_Text under study_:
==========

- 2 March – The junta issues an amnesty for more than 7,300 prisoners convicted on terrorism-related charges.
- 4 March – The United Kingdom suspends the issuance of student visas to Burmese nationals as part of efforts to reduce asylum requests.
- 7 March – At least 30 people are killed in a Tatmadaw offensive in Bago Region.
- 8 March – Around 116 POWs held by the Arakan Army are killed in a Tatmadaw airstrike on a prison in Ann Township, Rakhine State.
- 13 March – The Tatmadaw retakes Tagaung, the last NUG-held town in Mandalay Region.
- 16 March – The Third Pyithu Hluttaw is convened at Naypyidaw. USDP party leader Khin Yi is elected as Speaker.
- 18 March - The Third Amyotha Hluttaw is convened at Nay Pyi Taw. Aung Lin Dwe is elected as Speaker.
- 30 March –
  - The Presidential Electoral College opens nominations for the 2026 Myanmar presidential election being held in April
  - General Ye Win Oo succeeds Senior-General Min Aung Hlaing as Commander-in-Chief of Defence Services.

==========

_Study material_:
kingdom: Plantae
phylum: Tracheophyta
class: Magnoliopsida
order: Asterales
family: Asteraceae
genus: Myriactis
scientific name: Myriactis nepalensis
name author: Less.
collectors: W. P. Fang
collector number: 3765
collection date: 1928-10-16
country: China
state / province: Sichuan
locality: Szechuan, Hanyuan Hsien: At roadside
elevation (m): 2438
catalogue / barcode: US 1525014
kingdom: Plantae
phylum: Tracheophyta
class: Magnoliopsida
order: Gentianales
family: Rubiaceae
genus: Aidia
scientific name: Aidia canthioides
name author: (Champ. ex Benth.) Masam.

==========

_Requirement 1_:
According to the Myanmar timeline, why did the United Kingdom suspend student visas for Burmese nationals? Answer in one to three sentences.
_Requirement 2_:
Extend the Myanmar timeline with further dated entries, starting after the last entry shown.
The material has no connection to the Myanmar timeline.

_Expected answer 1_:
The United Kingdom suspended the issuance of student visas to Burmese nationals as part of efforts to reduce asylum requests.

_Expected answer 2_:
  - The Committee Representing Pyidaungsu Hluttaw, National Unity Government, the Kachin Independence Organisation, the Karen National Union, the Karenni State Interim Executive Council, and the Chin National Front form a Steering Council for the Emergence of a Federal Democratic Union (SCEF).

=== April ===

- 3 April – 2026 Myanmar presidential election: Min Aung Hlaing is elected as 11th President of Myanmar. Nyo Saw as First Vice-President and Nan Ni Ni Aye as Second Vice President are elected respectively.
- 10 April –
  - Min Aung Hlaing is officially sworn in as president of Myanmar, along with his cabinet.
  - The KNU ratifies the interim Kawtholei Charter and establishes Kawtholei Consultative Council and Kawtholei Governing Council.
- 17 April – Min Aung Hlaing issues an amnesty for 4,335 prisoners and commutes all active death sentences to life imprisonment. The amnesty also sees the release of former president Win Myint and a reduction in the prison sentence for opposition leader Aung San Suu Kyi.
- 20 April – A bus collides with a van in Thaton Township, Mon State, killing 13 people.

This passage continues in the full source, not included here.